The celebratory programming for the 100th anniversary of the birth of American composer Samuel Barber (1910-81) started last night on the East Campus of Duke University and continued in Memorial Hall on the University of North Carolina campus. UNC Symphony Orchestra Music Director Tonu Kalam opened the concert with the seldom programmed Piano Concerto, Op. 38 (1962), with UNC alumna Molly Morkoski (Class of 1994) as his virtuosic soloist. Kalam fields the largest all-student orchestra CVNC knows of in this state. There were about 36 violins, 14 violas, 18 cellos, and 7 double basses. Brass, percussion, and woodwinds were present in the usual numbers. The large string section paid dividends in the gorgeous, plush Brahms symphony which ended the evening.
Kalam spoke from the stage about the Barber centennial and about the Piano Concerto, which he said would join with those of Bartók, Prokofiev, and Rachmaninoff as among the best concertos for keyboard from the twentieth century. He said soloist Morkoski had been a concerto winner as an undergraduate, having played a Liszt concerto, and had gone on to a successful career in music combining teaching while still concertizing with a focus on contemporary music.
Barber’s Piano Concerto represents the acme of the composer’s reputation.
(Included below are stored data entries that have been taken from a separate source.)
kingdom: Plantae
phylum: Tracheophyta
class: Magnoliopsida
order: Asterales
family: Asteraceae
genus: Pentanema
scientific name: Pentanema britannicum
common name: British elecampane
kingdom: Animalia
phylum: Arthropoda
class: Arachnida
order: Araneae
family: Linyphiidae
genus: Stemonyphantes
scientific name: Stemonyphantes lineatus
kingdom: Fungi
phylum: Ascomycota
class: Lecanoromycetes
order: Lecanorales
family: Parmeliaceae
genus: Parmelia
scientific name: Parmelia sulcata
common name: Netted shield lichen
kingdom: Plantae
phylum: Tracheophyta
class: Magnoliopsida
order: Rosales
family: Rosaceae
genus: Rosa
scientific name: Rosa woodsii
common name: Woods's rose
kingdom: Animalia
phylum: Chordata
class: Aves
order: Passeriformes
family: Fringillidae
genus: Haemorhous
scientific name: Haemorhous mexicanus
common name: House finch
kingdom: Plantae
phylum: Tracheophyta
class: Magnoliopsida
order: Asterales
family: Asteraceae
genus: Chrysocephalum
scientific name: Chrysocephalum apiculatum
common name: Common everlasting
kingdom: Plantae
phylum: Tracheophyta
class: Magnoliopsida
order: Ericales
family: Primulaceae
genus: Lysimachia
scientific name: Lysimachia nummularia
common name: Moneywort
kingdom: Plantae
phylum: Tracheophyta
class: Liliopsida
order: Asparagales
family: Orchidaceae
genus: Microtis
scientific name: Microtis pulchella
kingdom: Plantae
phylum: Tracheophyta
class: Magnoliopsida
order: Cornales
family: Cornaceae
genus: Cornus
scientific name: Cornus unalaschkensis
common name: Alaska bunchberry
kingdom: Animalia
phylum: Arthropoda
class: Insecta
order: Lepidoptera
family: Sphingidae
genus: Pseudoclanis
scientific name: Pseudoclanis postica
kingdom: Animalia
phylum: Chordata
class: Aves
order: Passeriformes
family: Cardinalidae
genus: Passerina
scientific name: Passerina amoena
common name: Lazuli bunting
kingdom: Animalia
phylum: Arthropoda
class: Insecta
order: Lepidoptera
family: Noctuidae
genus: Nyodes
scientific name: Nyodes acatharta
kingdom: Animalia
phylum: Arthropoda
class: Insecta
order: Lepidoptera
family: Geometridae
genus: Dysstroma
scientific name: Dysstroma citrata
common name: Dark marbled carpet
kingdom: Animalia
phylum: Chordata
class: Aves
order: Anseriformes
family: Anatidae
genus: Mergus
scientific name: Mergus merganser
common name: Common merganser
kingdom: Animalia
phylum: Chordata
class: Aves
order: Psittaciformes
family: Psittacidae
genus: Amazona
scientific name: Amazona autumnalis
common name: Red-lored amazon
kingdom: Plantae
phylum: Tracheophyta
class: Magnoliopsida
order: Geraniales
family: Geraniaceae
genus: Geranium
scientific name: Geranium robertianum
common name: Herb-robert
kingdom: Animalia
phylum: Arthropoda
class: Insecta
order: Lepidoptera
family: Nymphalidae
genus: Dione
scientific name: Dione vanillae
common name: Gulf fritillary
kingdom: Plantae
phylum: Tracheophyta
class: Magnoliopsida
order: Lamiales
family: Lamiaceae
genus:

It was commissioned by publisher G. Shirmer on the occasion of the firm’s 100th anniversary in 1961. Barber composed the piece with the virtuoso technique of John Browning in mind. Browning gave the premiere September 24, 1961, with the Boston Symphony Orchestra conducted by Erich Leinsdorf. This description of the piece is drawn from Kalam’s program note and Richard Whitehouse’s CD notes for the Naxos recording. An imperious cadenza passage for solo piano opens the work, leading to “brusque orchestral chords presaging the agitated first theme.” The scoring is “prodigiously demanding of both the soloist and the orchestra.” The theme is “developed in a capricious dialogue between piano and woodwind” before the flute and horn provide a short codetta. A solo oboe introduces the “plaintive second theme” elaborated by expressive strings before the piano enters. Its rippling ostinato motion leads a drive to the climax capped by a brilliant piano cadenza followed by a brief coda. Highlights of the second movement, Canzone, are gently undulating strings supporting a wistful melodic idea in solo woodwinds. The piano takes up the melody and a “bitter-sweet dialogue ensues” before the keyboard expands the idea into “an intricate arabesque.” There are plenty of fireworks for the pianist, the brass and the percussion in the finale, which resembles a fiercely energetic free rondo with two reoccurring musical thoughts.
Morkoski played the Piano Concerto using a score but it was hardly a hindrance to her intense virtuosity. Her dynamic range was tremendous, from perfectly focused fff notes to hushed, quiet passages. She articulated the fastest passages unerringly. Her cadenzas were breath-taking. Kalam led a superb, idiomatic interpretation with good orchestral balance and attentive accompaniment. The delicate opening of the second movement was especially well done with fine solos from flutist Gracie Murchison, harpist Caroline Scism, and oboist Kiran Bhardwaj.
What a pleasure it was to hear the Second Symphony in D, Op. 73 of Johannes Brahms (1833-97) given by a really large orchestra awash with lots of well-played strings! Many of the symphony’s themes begin in the cellos, and Kalam’s cellos really dug into them. The violins and violas reveled in Brahms’ delicious melodies. A few intonation slips detracted but little from the composer’s bucolic writing for horns. Kiran Bhardwaj’s second movement oboe solo was superbly phrased. Clarinets and other woodwinds made strong contributions. The crucial rasps by the three trombones came off just right in the last movement. Principal horn Daniel Hammond and other principal players earned their acknowledgements by Kalam.